TEXT SHOWN:
• • • • • • •

Gordon Brown's speech on the global economy yesterday contained a very interesting section on the dangers of deglobilisation (it starts at 11.30 on the video clip, if you don't want to watch the whole thing).
The traditional worry is that during tough economic times trade and investment barriers are put up - this was what the G20 leaders sought to address through a standstill clause in the G20 Washington Summit communiqué in November. The WTO has been collecting data in the interim looking at recent instances of countries raising barriers: the 'periodic reports on global trade trends' referred to by Pascal Lamy during a speech at the Department of International Development last week. The hope is that scrutiny and some powerful arguments about the negative economic and public policy impacts of traditional protectionist measures will stop them in their tracks.
A different, and more subtle, threat is of government and corporate behaviours that, taken together, have the potential to balkanize the global economy. The most stark example is in capital markets, where financial markets (often nudged this way by politicians) have retrenched to the familiarity of their home markets. In the most globilised of sectors, countries' borders matter again. Similarly, as governments put in place fiscal stimulus packages and intervene to support individual sectors, the focus will inevitably be on the domestic market. Unfortunately you can easily imagine the net effect being the partial fragmentation of the global economy without governments touching tariffs on foreign investment rules. Food for thought in the snowfields of Davos and during the run-up to the London G20 Summit in April.
Posted at 14:31 27 January 2009 by Oliver Griffiths | Comments[0]
I am just back from a study tour looking at the enforcement of intellectual property rights (IPR) in LA. This was a mix of the old (a bust on a stall in Santee Alley selling fake Chanel bags) and the new (talking to the studios about how they plan to compete with peer-to-peer file sharing).

• • • • • • •

TASK REQUIREMENTS:
1) Using the blog post, say whether each statement agrees with it: (a) the G20 Washington Summit communiqué came out in November; (b) the London G20 Summit is set for March; (c) capital markets are named as the starkest example of the subtler threat. Answer each with yes or no and quote the deciding words.
2) Return everything in the blog post from "Gordon Brown's speech" down to "the whole thing).", copied word for word.
3) Carry the blog post forward, starting right after its last sentence.
The records are a separate set of material and have nothing to do with the blog post.

DATASET EXTRACT:
• • • • • • •

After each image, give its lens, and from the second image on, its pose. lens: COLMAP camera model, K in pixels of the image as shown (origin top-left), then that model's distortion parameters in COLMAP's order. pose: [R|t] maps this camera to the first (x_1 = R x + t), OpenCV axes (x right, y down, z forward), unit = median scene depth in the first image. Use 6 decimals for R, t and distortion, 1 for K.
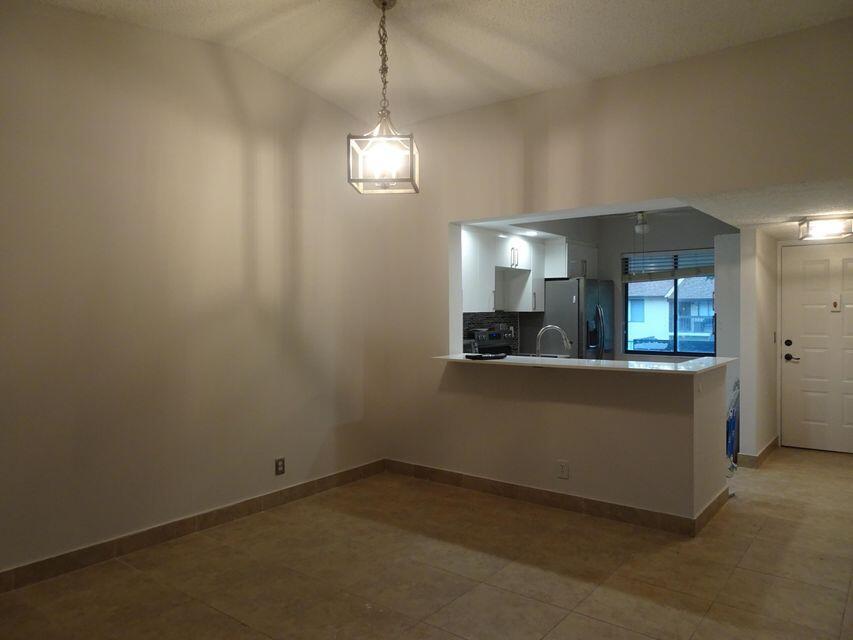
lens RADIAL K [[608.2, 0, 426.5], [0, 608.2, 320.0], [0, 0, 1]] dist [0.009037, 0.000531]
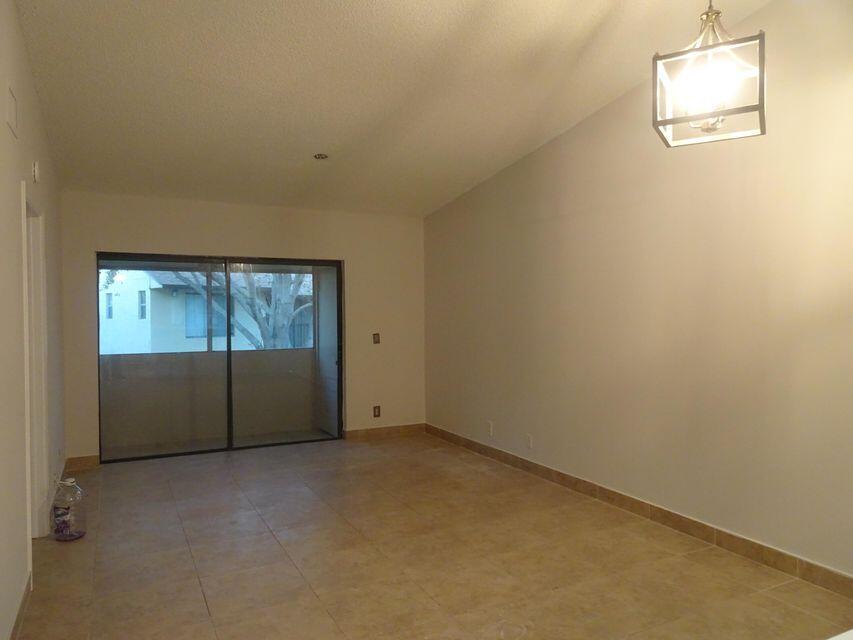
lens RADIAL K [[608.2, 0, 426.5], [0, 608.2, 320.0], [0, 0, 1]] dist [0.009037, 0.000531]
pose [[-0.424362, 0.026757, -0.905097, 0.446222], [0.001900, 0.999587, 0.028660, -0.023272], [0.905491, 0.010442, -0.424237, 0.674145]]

• • • • • • •

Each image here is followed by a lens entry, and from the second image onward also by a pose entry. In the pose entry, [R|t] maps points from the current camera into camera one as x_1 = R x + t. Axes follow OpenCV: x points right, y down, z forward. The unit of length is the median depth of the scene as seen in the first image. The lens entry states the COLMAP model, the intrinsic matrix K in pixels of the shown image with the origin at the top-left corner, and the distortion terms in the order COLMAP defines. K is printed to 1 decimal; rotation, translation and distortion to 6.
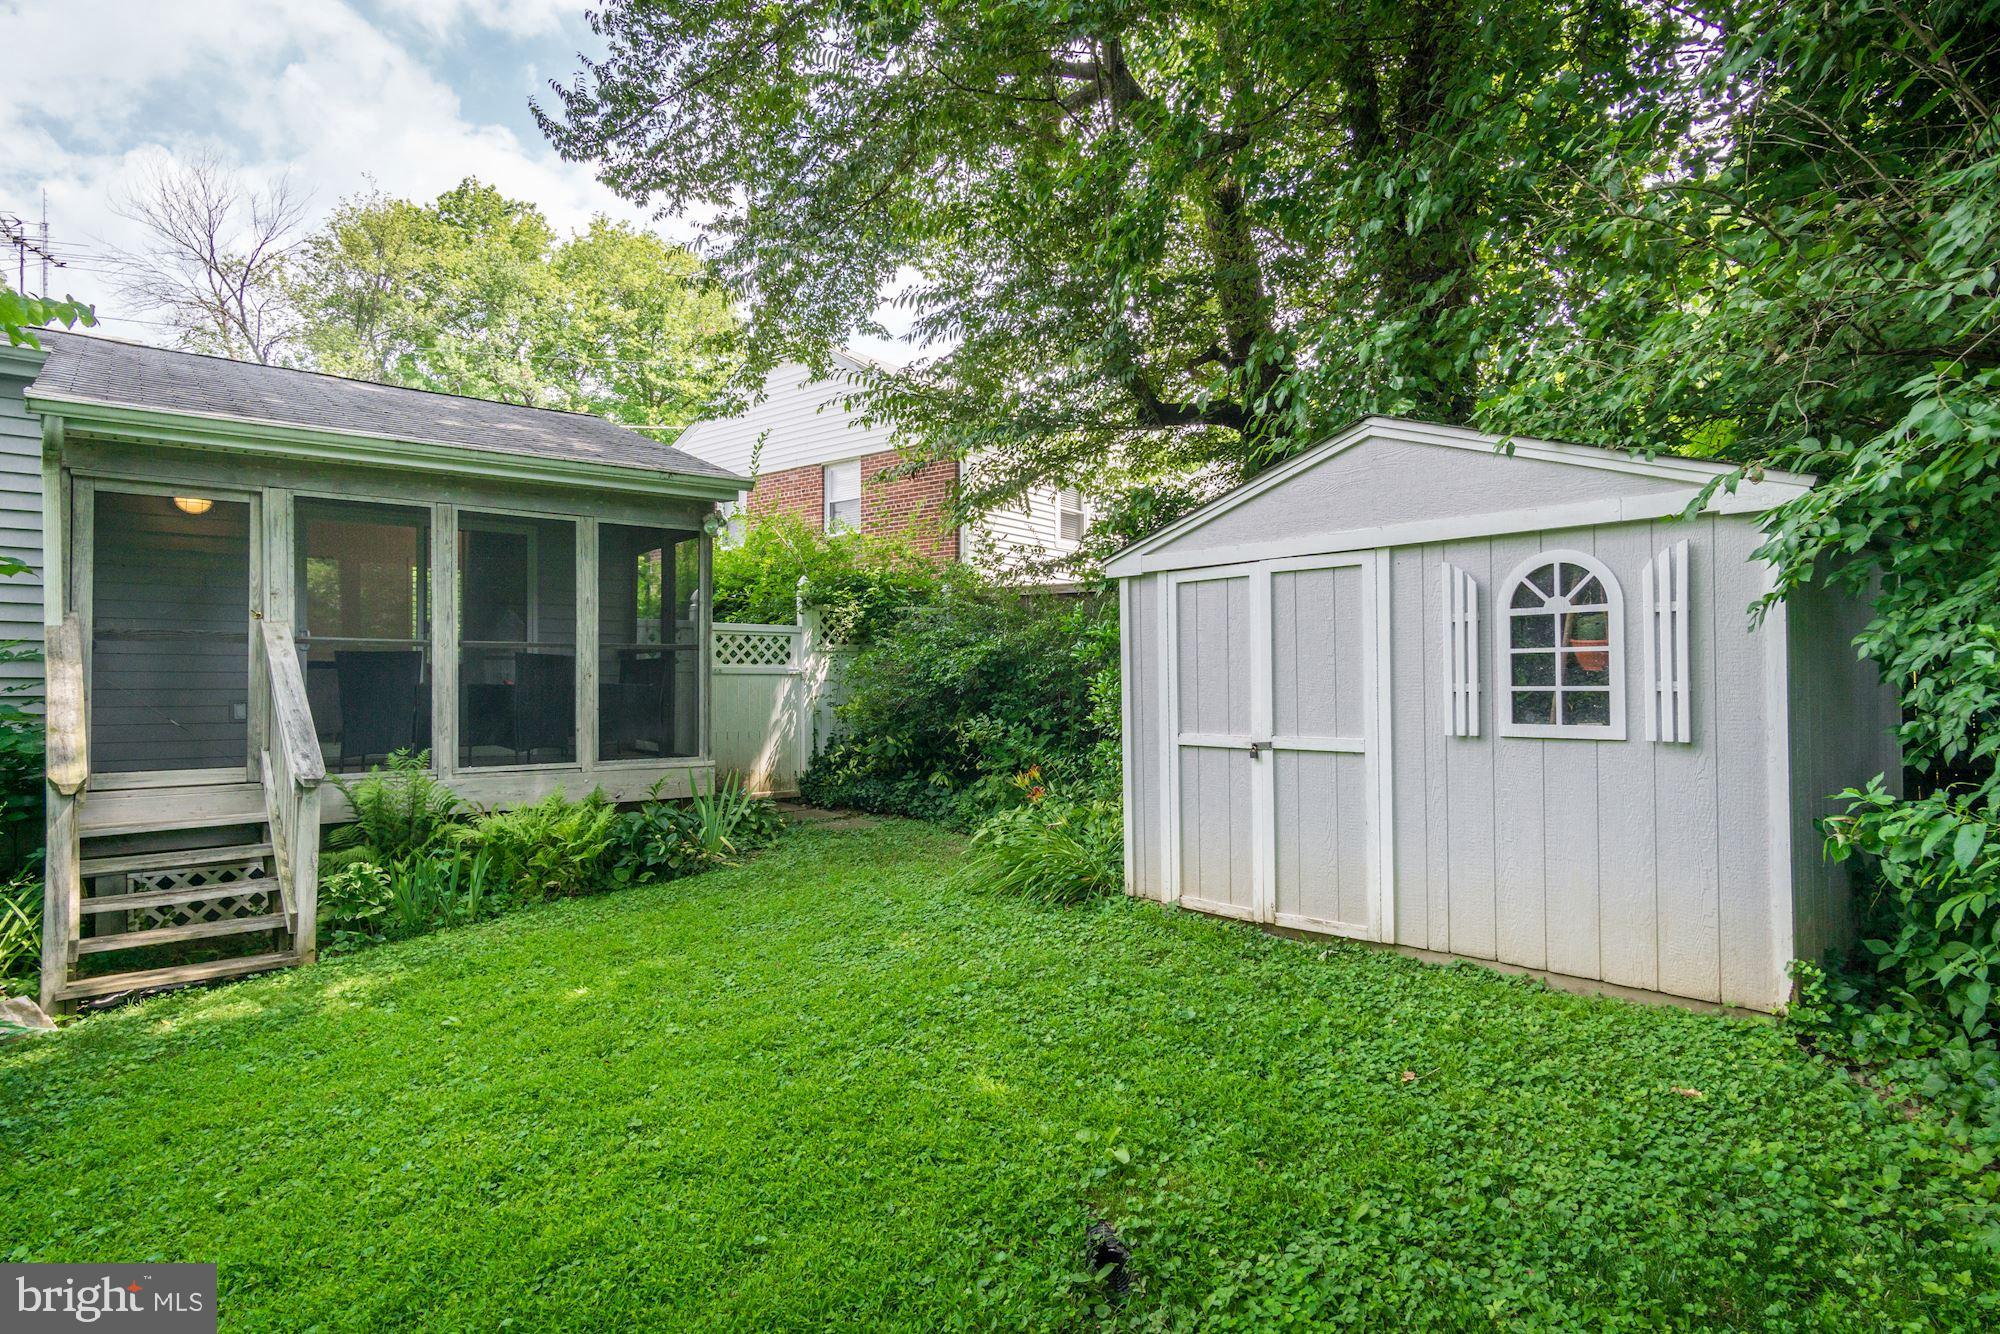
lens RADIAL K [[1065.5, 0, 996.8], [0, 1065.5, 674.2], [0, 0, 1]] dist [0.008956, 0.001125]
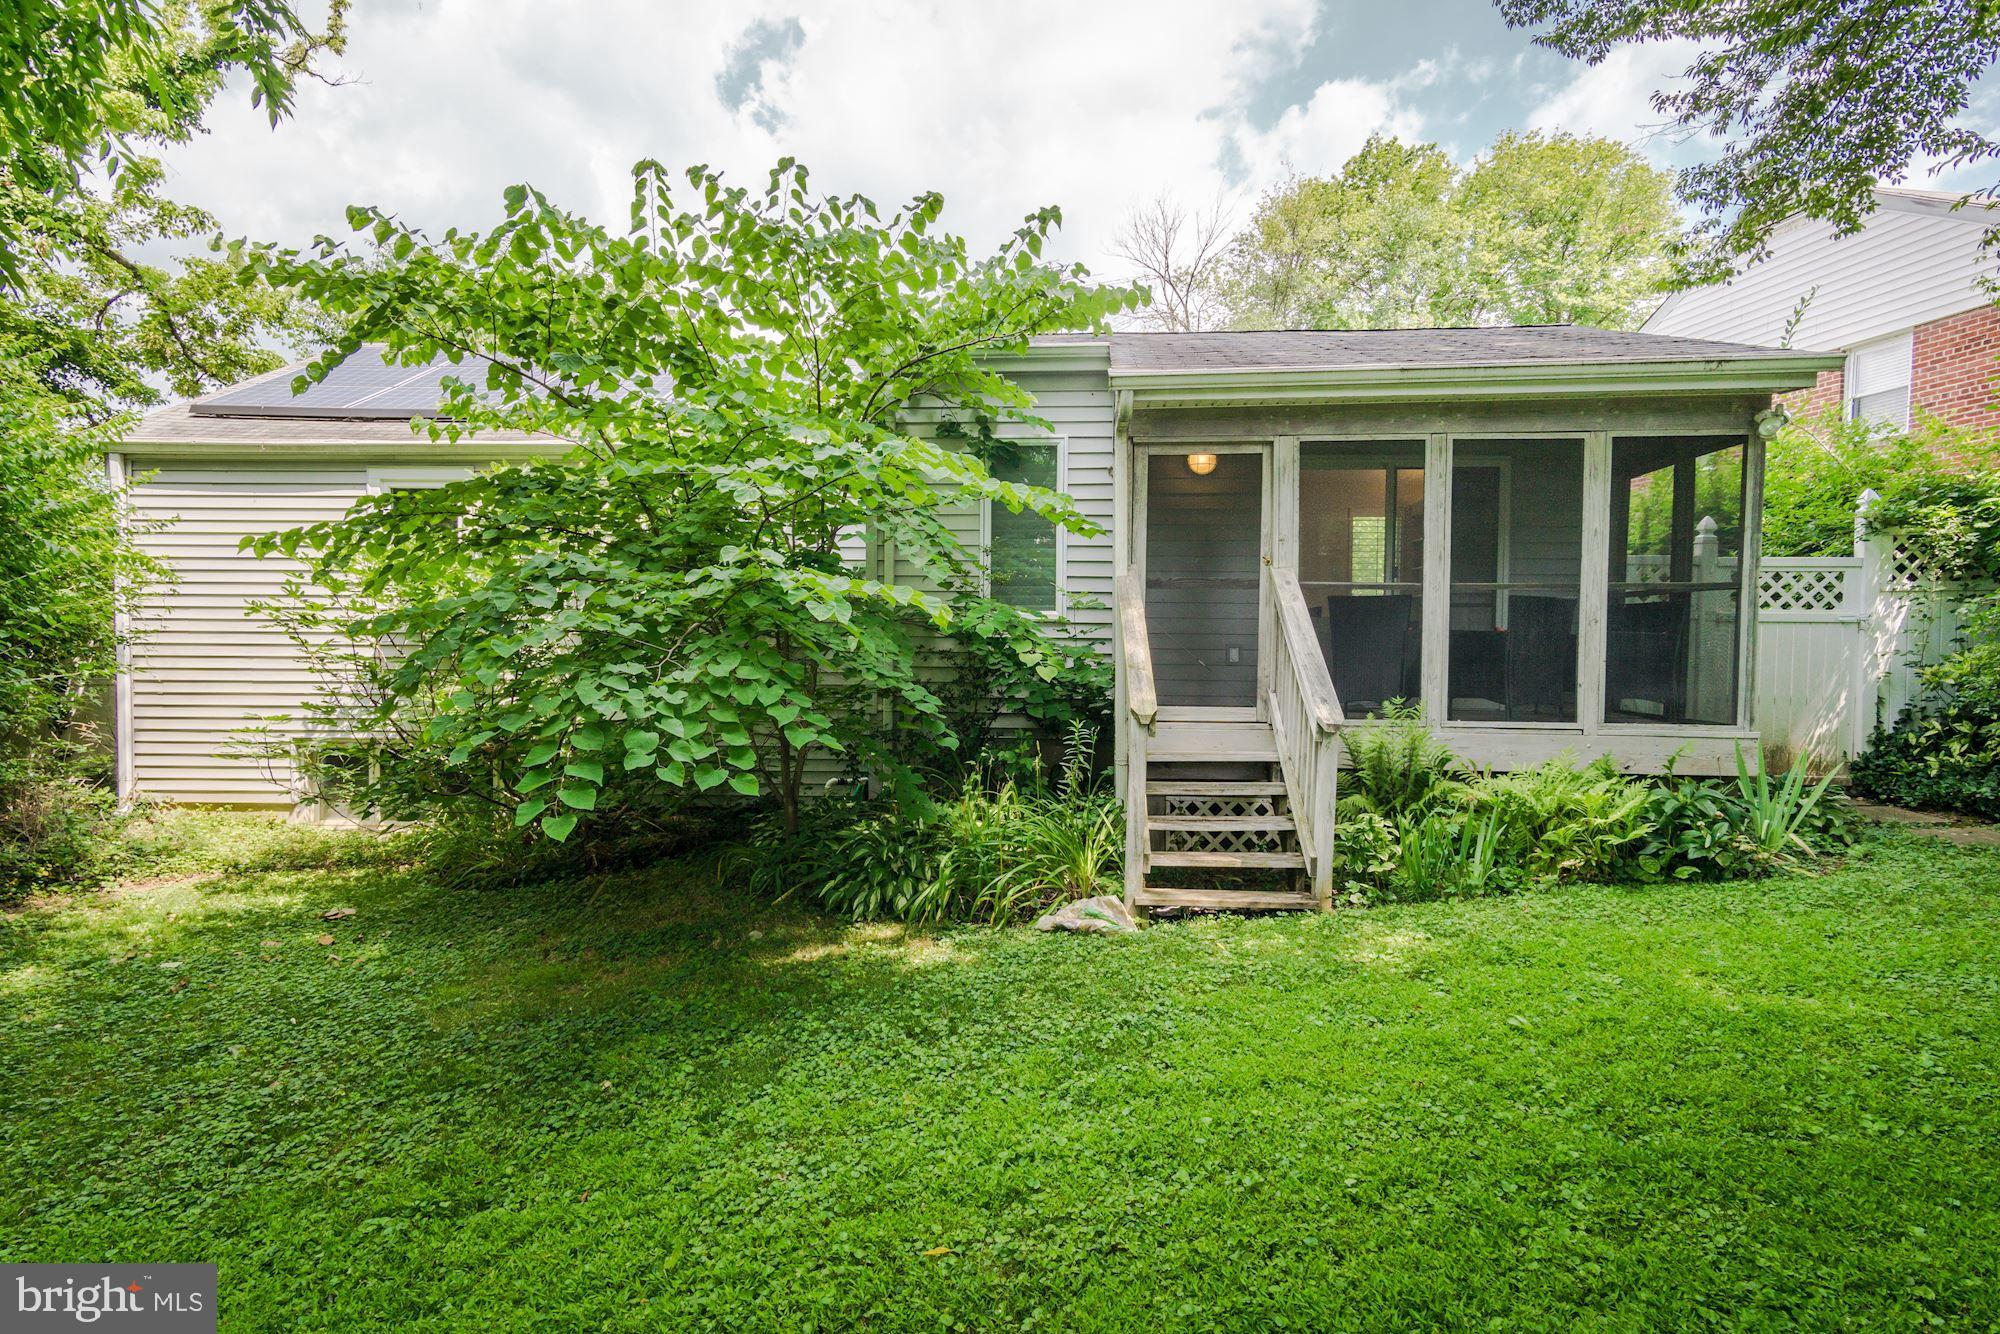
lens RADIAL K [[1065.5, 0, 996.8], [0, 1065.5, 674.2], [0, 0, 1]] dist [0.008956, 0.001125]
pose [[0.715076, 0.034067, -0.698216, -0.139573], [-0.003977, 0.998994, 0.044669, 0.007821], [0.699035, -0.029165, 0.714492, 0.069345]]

• • • • • • •

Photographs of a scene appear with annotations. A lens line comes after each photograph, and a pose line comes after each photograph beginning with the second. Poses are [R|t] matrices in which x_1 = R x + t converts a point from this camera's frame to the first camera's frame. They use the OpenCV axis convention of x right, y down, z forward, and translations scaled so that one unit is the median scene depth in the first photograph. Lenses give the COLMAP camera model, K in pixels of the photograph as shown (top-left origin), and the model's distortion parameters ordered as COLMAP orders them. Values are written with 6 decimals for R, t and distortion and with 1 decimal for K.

• • • • • • •

EXERCISE RESPONSES:
1)
(a) Yes: "a standstill clause in the G20 Washington Summit communiqué in November"
(b) No: "during the run-up to the London G20 Summit in April"
(c) Yes: "The most stark example is in capital markets"

2)
Gordon Brown's speech on the global economy yesterday contained a very interesting section on the dangers of deglobilisation (it starts at 11.30 on the video clip, if you don't want to watch the whole thing).

3)
I'm not sure if it was because the tour was organised by the French Embassy but fake Chanel bags ended up being a theme of the trip. We witnessed boxes of Chanel fakes (including some baseball caps whose bad taste would cause heart attacks at Chanel Design Central) being opened by Customs and Border Protection agents at the LA-Long Beach port complex. The scale of the challenge they face is immense - the port handles 5 million containers annually, which represent 45% of the US total and are worth $350 billion in two-way trade flows. To put that figure in context, it is roughly the same as total EU imports of goods into the US last year. Roughly $70 million of counterfeit merchandise was intercepted at the port last year. The most seized item? Shoes from China.
Two other themes were the diversification of counterfeited goods and the increasing participation of organised crime. The attractions of counterfeiting are that margins can be big and the punishment tends to be probation rather than jail time (I suppose reflecting a misguided societal view that IPR infringement is a victimless crime). It's an issue that we're taking very seriously in the UK. To take one example, our Fake Free London initiative aims for London to be free of counterfeits by the 2012 Olympics. But of all the items on display in LA, the one that caught my eye was not a straight counterfeit at all: a (working) branded hi-liter pen concealing a crack pipe.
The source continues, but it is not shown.